"""
The :mod:`chemotools.outliers._studentized_residuals` module
implements the Studentized Residuals outlier detection algorithm.
"""
# Authors: Pau Cabaneros
# License: MIT
from typing import Optional, Union
import numpy as np
from sklearn.cross_decomposition._pls import _PLS
from sklearn.pipeline import Pipeline
from ._base import _ModelResidualsBase
from ._leverage import calculate_leverage
[docs]
class StudentizedResiduals(_ModelResidualsBase):
"""
Calculate the Studentized Residuals on a _PLS model preditions.
Parameters
----------
model : Union[ModelType, Pipeline]
A fitted _PLS model or Pipeline ending with such a model
confidence : float, default=0.95
Confidence level for statistical calculations (between 0 and 1)
Attributes
----------
estimator_ : ModelType
The fitted model of type _BasePCA or _PLS
transformer_ : Optional[Pipeline]
Preprocessing steps before the model
n_features_in_ : int
Number of features in the input data
n_components_ : int
Number of components in the model
n_samples_ : int
Number of samples used to train the model
critical_value_ : float
The calculated critical value for outlier detection
Methods
-------
fit(X, y=None)
Fit the Studentized Residuals model by computing
residuals from the training set. Calculates the critical
threshold based on the chosen method.

· · · · ·

• **Exercise requirements**
Please continue the Studentized Residuals module code above, starting right after its last line.

· · · · ·

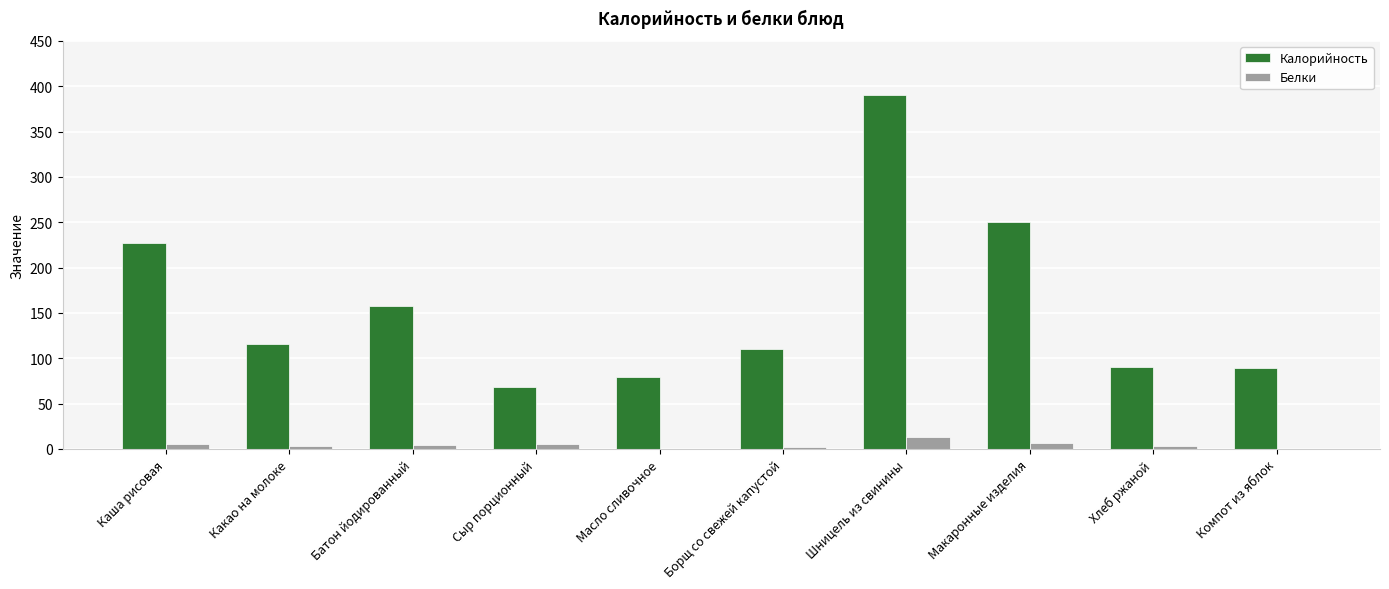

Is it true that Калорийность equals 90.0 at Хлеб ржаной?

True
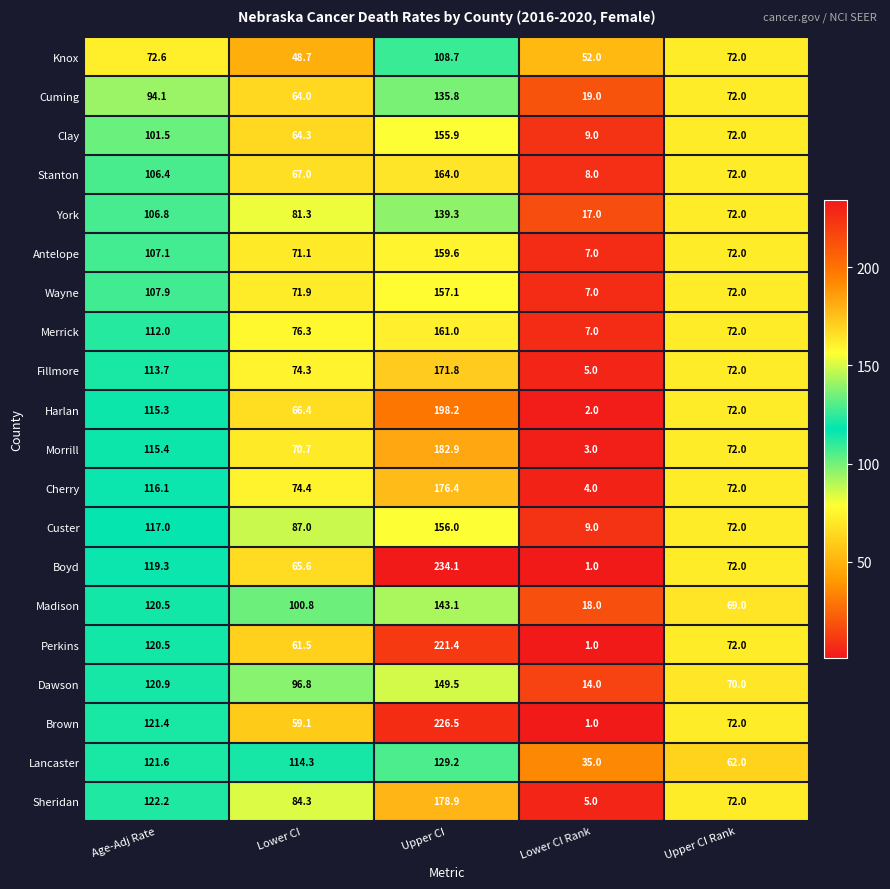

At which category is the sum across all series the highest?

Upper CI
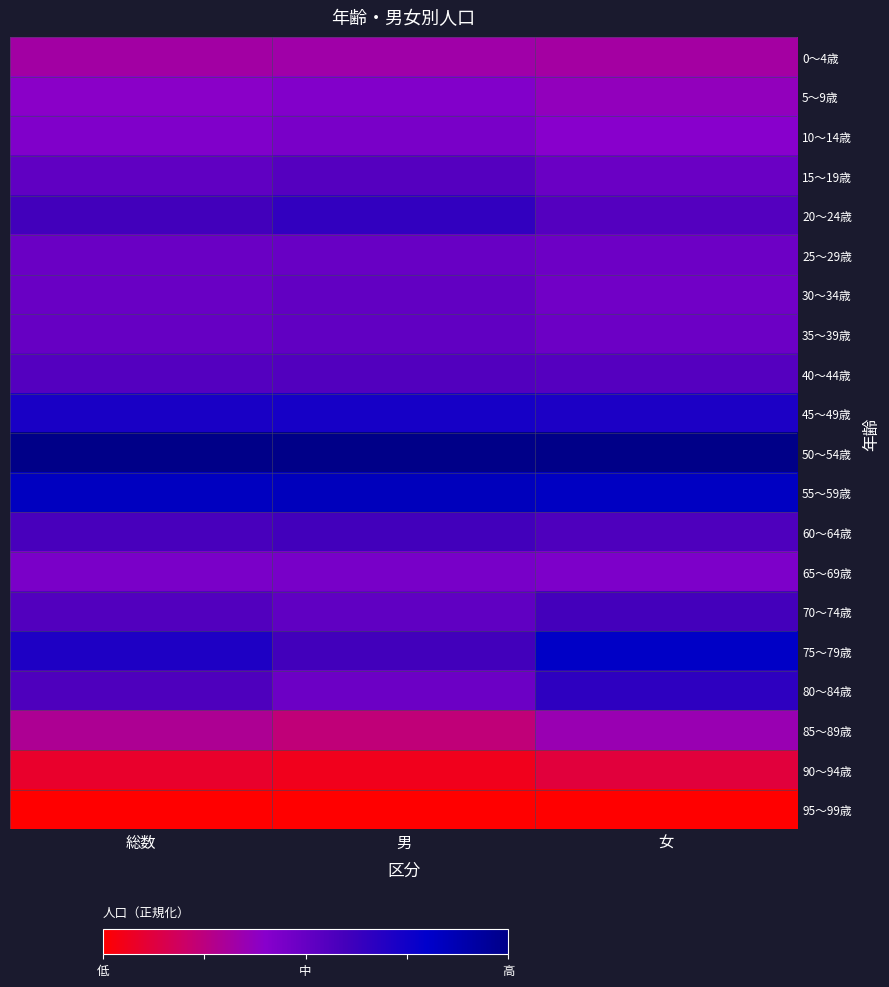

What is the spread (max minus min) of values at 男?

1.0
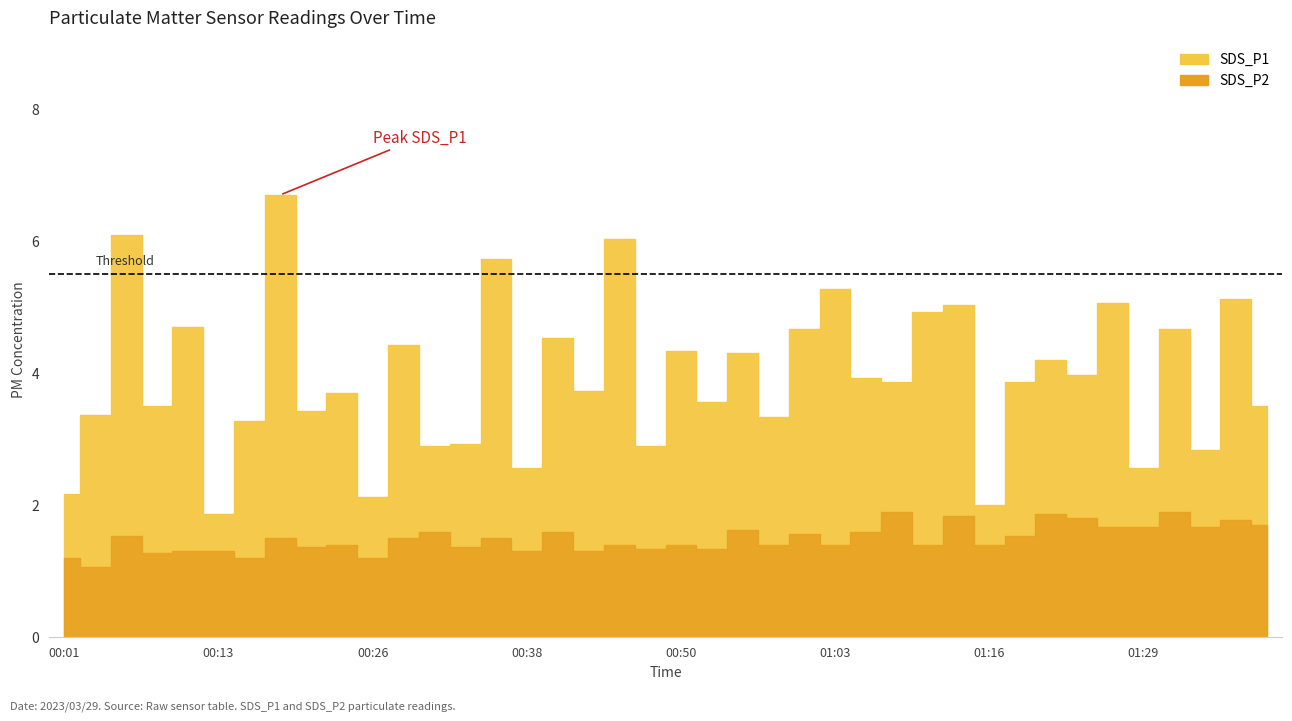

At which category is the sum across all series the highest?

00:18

· · · · ·

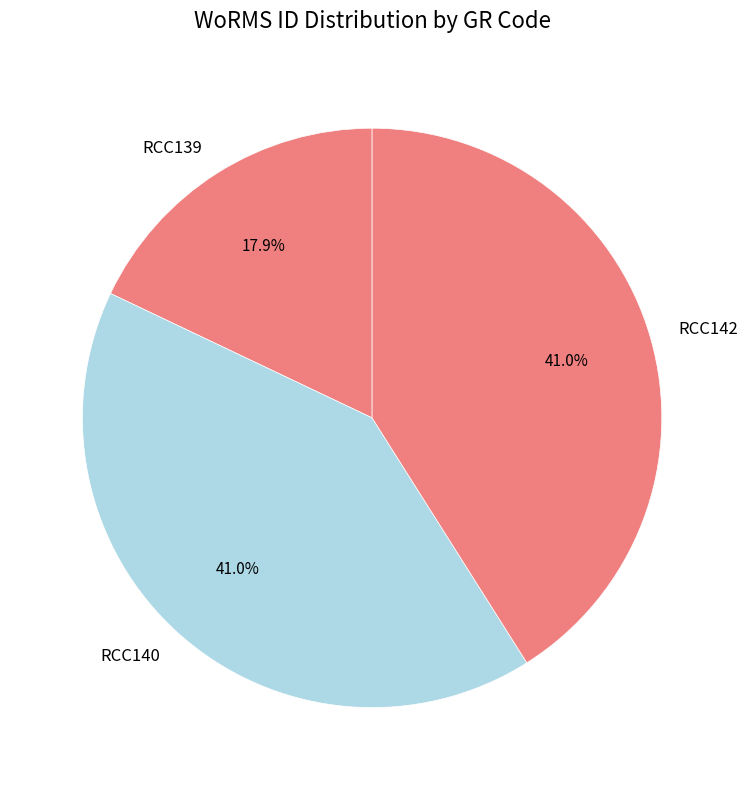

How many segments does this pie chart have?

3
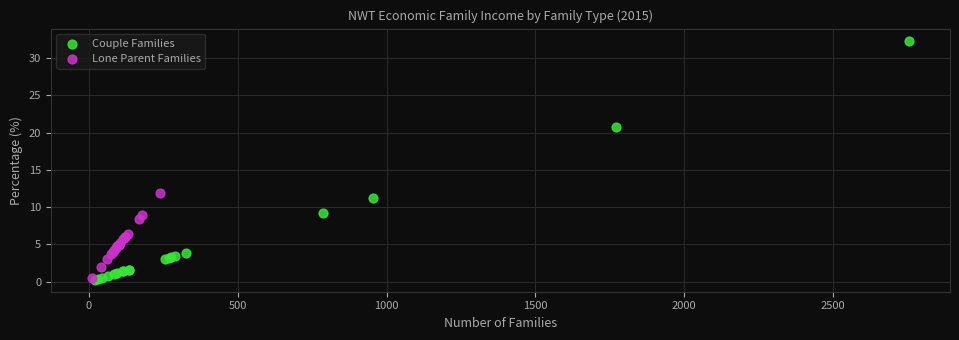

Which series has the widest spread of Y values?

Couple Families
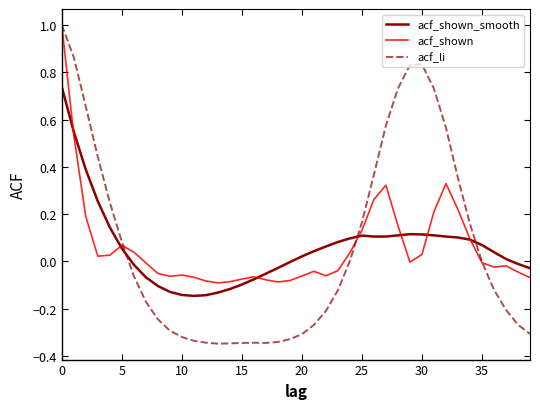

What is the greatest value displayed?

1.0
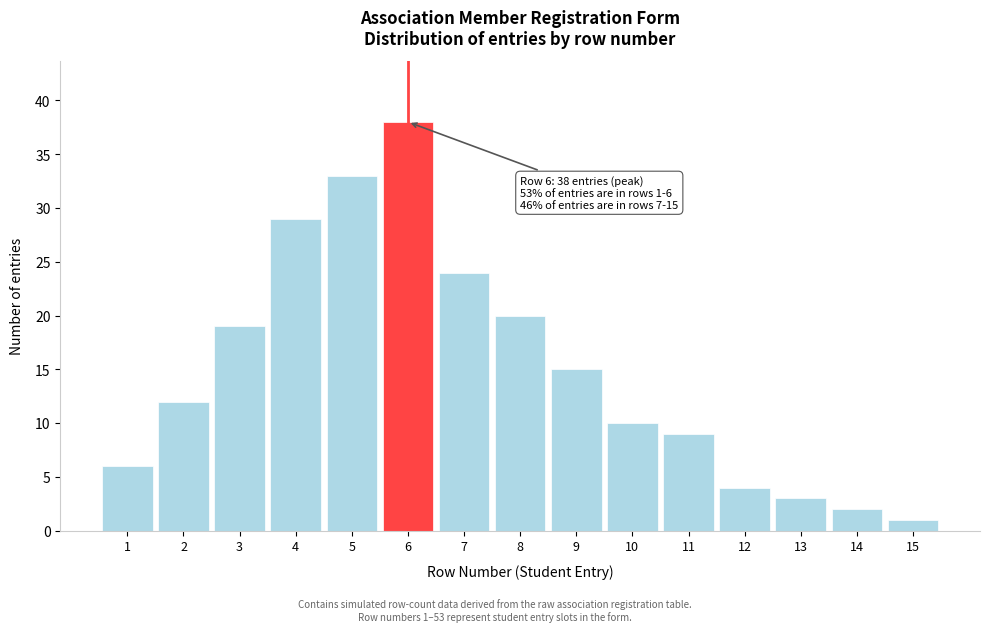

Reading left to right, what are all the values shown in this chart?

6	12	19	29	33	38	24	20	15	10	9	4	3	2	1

· · · · ·

• **Output of the task**
predict(X, y=None)
Identify outliers in the input data based on Studentized Residuals threshold.
predict_residuals(X, y=None, validate=True)
Calculate Studentized Residuals for input data.
_calculate_critical_value(X)
Calculate the critical value for outlier detection using the specified method.
Examples
--------
>>> from chemotools.datasets import load_fermentation_train
>>> from chemotools.outliers import StudentizedResiduals
>>> from sklearn.cross_decomposition import PLSRegression
>>> # Load sample data
>>> X, y = load_fermentation_train()
>>> y = y.values
>>> # Instantiate the PLS model
>>> pls = PLSRegression(n_components=3).fit(X, y)
>>> # Initialize StudentizedResiduals with the fitted PLS model
>>> studentized_residuals = StudentizedResiduals(model=pls, confidence=0.95)
StudentizedResiduals(model=PLSRegression(n_components=3), confidence=0.95)
>>> studentized_residuals.fit(X, y)
>>> # Predict outliers in the dataset
>>> outliers = studentized_residuals.predict(X, y)
>>> # Calculate Studentized residuals
>>> studentized_residuals_stats = studentized_residuals.predict_residuals(X, y)
References
----------
[1] Kim H. Esbensen,
"Multivariate Data Analysis - In Practice", 5th Edition, 2002.
"""
estimator_: _PLS
def __init__(self, model: Union[_PLS, Pipeline], confidence=0.95) -> None:
super().__init__(model, confidence)
def _fit_residuals(self, X: np.ndarray, y: Optional[np.ndarray]) -> None:
"""Compute studentized residuals from training data and set critical value."""
y_residuals = self._prepare_y_residuals(X, y)
studentized_residuals = calculate_studentized_residuals(
self.estimator_, X, y_residuals
)
self.critical_value_ = np.percentile(
studentized_residuals, self.confidence_ * 100
)
def _compute_residuals(self, X: np.ndarray, y: Optional[np.ndarray]) -> np.ndarray:
"""Calculate the studentized residuals of the model predictions."""
y_residuals = self._prepare_y_residuals(X, y)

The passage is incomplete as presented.